[Opening MATERIAL PROVIDED section]

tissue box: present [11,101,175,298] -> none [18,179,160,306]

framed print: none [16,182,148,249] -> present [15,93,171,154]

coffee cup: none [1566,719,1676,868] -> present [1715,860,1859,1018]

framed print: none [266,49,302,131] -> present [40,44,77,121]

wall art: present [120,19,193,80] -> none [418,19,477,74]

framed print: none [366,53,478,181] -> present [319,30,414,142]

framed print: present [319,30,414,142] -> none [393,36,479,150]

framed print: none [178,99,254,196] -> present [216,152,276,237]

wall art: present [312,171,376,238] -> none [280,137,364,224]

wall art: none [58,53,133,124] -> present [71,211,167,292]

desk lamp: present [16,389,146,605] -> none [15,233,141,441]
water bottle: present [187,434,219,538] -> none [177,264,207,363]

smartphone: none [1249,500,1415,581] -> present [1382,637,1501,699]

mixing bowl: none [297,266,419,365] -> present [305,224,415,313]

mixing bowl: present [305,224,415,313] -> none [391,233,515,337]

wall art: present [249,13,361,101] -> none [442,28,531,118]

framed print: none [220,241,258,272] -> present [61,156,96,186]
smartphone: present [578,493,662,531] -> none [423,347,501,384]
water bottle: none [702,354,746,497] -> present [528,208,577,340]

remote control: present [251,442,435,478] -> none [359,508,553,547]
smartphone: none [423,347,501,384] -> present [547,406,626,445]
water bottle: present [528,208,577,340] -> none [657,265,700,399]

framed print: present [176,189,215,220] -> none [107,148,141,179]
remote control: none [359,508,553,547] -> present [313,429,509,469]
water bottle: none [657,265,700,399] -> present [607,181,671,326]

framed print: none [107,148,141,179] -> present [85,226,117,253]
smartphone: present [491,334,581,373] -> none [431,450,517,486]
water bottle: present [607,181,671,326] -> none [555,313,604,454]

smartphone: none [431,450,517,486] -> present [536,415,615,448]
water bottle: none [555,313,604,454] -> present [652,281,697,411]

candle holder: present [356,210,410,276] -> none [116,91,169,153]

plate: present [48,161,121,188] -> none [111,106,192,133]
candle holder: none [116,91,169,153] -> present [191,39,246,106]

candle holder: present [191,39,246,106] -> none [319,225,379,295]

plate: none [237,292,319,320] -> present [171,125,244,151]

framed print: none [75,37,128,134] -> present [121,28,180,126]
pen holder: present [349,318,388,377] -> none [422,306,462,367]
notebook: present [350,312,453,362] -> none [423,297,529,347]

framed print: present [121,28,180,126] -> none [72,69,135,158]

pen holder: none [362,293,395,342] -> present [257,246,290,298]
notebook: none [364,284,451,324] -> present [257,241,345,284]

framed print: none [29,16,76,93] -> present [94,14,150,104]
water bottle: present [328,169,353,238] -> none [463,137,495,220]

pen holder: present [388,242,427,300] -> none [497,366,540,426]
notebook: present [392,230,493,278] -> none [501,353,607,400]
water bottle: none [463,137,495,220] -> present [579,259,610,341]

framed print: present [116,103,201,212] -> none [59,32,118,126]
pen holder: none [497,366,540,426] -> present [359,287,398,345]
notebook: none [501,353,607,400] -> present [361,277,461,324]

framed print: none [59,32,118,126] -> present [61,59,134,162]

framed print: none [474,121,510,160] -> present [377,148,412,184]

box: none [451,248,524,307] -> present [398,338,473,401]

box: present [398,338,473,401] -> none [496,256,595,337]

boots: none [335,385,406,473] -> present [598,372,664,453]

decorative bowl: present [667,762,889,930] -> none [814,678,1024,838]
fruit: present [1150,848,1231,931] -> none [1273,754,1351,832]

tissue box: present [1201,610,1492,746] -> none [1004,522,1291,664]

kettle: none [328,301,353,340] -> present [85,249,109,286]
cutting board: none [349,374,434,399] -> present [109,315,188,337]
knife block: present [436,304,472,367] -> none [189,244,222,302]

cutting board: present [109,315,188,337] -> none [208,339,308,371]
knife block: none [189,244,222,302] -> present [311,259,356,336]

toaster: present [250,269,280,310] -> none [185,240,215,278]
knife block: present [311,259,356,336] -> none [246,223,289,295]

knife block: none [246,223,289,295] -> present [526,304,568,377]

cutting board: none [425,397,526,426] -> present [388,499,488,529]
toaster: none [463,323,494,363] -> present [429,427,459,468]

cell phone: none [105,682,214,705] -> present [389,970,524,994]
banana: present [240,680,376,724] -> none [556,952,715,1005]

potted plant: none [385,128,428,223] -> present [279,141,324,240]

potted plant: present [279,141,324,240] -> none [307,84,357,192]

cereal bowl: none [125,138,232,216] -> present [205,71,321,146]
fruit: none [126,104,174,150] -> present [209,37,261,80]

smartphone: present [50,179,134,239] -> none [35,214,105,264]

[Closing MATERIAL PROVIDED section]

- TASK TO COMPLETE:
Looking back over the data above, restate word for word the lines that begin at the line with "framed print: none [220,241,258,272]" and end at the line with "framed print: present [121,28,180,126]", inclusive.

- EXERCISE RESULT:
framed print: none [220,241,258,272] -> present [61,156,96,186]
smartphone: present [578,493,662,531] -> none [423,347,501,384]
water bottle: none [702,354,746,497] -> present [528,208,577,340]

remote control: present [251,442,435,478] -> none [359,508,553,547]
smartphone: none [423,347,501,384] -> present [547,406,626,445]
water bottle: present [528,208,577,340] -> none [657,265,700,399]

framed print: present [176,189,215,220] -> none [107,148,141,179]
remote control: none [359,508,553,547] -> present [313,429,509,469]
water bottle: none [657,265,700,399] -> present [607,181,671,326]

framed print: none [107,148,141,179] -> present [85,226,117,253]
smartphone: present [491,334,581,373] -> none [431,450,517,486]
water bottle: present [607,181,671,326] -> none [555,313,604,454]

smartphone: none [431,450,517,486] -> present [536,415,615,448]
water bottle: none [555,313,604,454] -> present [652,281,697,411]

candle holder: present [356,210,410,276] -> none [116,91,169,153]

plate: present [48,161,121,188] -> none [111,106,192,133]
candle holder: none [116,91,169,153] -> present [191,39,246,106]

candle holder: present [191,39,246,106] -> none [319,225,379,295]

plate: none [237,292,319,320] -> present [171,125,244,151]

framed print: none [75,37,128,134] -> present [121,28,180,126]
pen holder: present [349,318,388,377] -> none [422,306,462,367]
notebook: present [350,312,453,362] -> none [423,297,529,347]

framed print: present [121,28,180,126] -> none [72,69,135,158]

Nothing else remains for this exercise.